I agree regarding the lack of scientific application. Personally, I feel the 1645s are likely to be over-represented due to the almost automatic illustration of any flat crown 1645 despite there only being a couple dozen or so. I did start to make a list of identifiable Newark siege pieces, but lost the will to live a few years ago. Whatever the distribution, there is no excessively large skew suggesting that coining took place continuously for months prior to the New Year, nor that coining only took place in (literally) a few days leading up to New Year. The actual periods when coins could have been struck are flexible to a point, as money of necessity only it would be made as a last resort after any available coin had been used. I think we can be confident that dated coins were struck in the appropriate year.
If there had to be a case made for an issue considerably earlier, that would have to be the flat crown pieces, but their relative rarity suggests a very short striking period. The two spellings of NEWARK(E) on the regular shillings might be indicative that shillings and ninepences with the terminal E were concurrent with the flat crown shillings. If so, one might be inclined to consider these were struck at a completely different time to those without the E. That would favour an early striking such as the arrival of Charles with a significant number of troops, thus requiring plate due to the immediate supplies of coin being insufficient. But the quid pro quo for any early output is a reduction in the length of time for late strikings, i.e.that would negate any lengthy striking period in Feb/March 1645 because I think we can reasonably assume similar survival rates for both 1645 and 1646, plus the spelling varieties.

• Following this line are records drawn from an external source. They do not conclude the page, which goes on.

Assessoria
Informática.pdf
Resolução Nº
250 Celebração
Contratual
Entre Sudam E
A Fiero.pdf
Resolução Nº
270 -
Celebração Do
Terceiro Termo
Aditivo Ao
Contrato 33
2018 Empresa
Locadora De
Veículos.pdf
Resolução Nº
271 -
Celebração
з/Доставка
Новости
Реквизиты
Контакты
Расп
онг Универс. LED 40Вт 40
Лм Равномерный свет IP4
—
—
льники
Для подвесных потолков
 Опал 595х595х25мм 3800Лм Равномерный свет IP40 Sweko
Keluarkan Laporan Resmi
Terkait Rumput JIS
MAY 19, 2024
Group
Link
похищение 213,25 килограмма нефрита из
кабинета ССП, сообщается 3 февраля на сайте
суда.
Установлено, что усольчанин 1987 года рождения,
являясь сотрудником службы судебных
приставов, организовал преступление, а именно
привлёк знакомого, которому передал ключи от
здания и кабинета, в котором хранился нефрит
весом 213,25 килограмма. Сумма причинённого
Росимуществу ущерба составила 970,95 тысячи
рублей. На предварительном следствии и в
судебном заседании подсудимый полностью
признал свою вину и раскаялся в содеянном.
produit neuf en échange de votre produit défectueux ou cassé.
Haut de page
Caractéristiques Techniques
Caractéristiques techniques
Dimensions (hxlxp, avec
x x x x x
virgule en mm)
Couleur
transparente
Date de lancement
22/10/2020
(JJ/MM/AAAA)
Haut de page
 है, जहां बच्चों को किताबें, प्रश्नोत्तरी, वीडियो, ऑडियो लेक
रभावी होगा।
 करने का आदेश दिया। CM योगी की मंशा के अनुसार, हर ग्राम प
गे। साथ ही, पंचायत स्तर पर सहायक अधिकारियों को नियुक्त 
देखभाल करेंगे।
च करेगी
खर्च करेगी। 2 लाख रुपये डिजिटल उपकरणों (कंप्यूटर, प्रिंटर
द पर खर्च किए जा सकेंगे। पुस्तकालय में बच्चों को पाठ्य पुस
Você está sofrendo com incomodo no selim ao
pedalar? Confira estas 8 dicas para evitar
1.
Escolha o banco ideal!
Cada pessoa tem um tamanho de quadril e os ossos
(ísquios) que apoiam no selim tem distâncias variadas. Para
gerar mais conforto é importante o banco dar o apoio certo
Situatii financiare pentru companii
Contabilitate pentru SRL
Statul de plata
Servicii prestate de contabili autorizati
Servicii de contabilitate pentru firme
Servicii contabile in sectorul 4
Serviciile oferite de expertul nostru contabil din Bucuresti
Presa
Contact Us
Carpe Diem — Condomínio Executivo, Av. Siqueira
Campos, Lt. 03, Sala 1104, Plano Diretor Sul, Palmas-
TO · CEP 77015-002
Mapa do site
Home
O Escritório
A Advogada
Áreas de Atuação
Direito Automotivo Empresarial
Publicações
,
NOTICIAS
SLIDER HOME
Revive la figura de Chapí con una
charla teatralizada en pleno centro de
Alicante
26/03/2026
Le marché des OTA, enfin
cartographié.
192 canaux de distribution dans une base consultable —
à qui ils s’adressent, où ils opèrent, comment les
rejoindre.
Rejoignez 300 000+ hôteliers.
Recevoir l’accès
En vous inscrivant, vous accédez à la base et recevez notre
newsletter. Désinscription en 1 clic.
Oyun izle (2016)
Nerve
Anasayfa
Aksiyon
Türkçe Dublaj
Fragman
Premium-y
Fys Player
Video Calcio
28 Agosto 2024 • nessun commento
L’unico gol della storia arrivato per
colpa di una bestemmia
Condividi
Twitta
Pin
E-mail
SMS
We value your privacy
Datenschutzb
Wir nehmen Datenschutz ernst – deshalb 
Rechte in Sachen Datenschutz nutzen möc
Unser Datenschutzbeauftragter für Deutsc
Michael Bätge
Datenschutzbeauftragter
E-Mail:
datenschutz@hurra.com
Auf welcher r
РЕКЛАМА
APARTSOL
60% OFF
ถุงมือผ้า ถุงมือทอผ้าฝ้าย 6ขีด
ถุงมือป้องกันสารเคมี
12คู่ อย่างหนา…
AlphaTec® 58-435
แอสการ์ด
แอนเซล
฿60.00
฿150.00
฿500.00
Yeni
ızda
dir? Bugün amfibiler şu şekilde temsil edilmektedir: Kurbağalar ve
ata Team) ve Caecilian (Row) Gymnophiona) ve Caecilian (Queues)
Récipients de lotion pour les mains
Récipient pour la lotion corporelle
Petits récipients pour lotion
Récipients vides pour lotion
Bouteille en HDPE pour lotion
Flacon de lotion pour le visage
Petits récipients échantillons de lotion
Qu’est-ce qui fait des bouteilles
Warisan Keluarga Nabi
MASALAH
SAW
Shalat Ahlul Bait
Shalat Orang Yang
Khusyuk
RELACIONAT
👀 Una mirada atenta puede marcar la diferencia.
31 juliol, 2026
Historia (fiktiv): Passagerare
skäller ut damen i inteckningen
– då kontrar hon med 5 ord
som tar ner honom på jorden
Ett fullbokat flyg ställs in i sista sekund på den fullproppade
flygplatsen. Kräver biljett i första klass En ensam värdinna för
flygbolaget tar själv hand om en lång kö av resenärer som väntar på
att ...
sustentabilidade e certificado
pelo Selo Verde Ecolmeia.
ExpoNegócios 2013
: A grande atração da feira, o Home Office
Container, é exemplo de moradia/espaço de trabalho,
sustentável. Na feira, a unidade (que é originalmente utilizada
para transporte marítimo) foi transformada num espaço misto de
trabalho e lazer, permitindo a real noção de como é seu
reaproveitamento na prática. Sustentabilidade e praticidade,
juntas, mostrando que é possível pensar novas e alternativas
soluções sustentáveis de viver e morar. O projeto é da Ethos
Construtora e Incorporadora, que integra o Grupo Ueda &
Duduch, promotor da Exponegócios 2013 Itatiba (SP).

The absence of many halfcrowns dated 1645 poses a bit of a conundrum. As the basic pay for a cavalryman, you would have expected a fairly even distribution across the dates. Was there a large supply of halfcrowns, yet no shillings? What also seems unlikely is that there would be a large output of shillings and ninepences relative to halfcrowns when the majority of Royalist troops by this time were mounted cavalry. Charles' infantry was decimated at Naseby, so you would have expected the halfcrown/shilling ratio to increasingly favour the former, if it did in fact change. If the spelling of Newark has any bearing, then it might be that coins without the E represent the striking period leading up to the surrender, in which case, the ratio of 1645 to 1646 Newark coins as a whole gives us the approximate split for the period leading up to and after the New Year.
The levies would have fallen on the inhabitants once the town was under siege with any Royalists taking refuge likely to be assessed in name only unless they were fortuitously ably to carry their wealth with them. I don't know if records exist for Newark covering the siege period, but those surviving at Chester record fortnightly assessments of £200 during the autumn months. However, there is no confirmation that these sums were actually collected in full. There is a record of a shortfall on one occasion. Again, at York, Slingsby records that there was no money or plate surviving towards the end.
So much we don't know that I wish we did.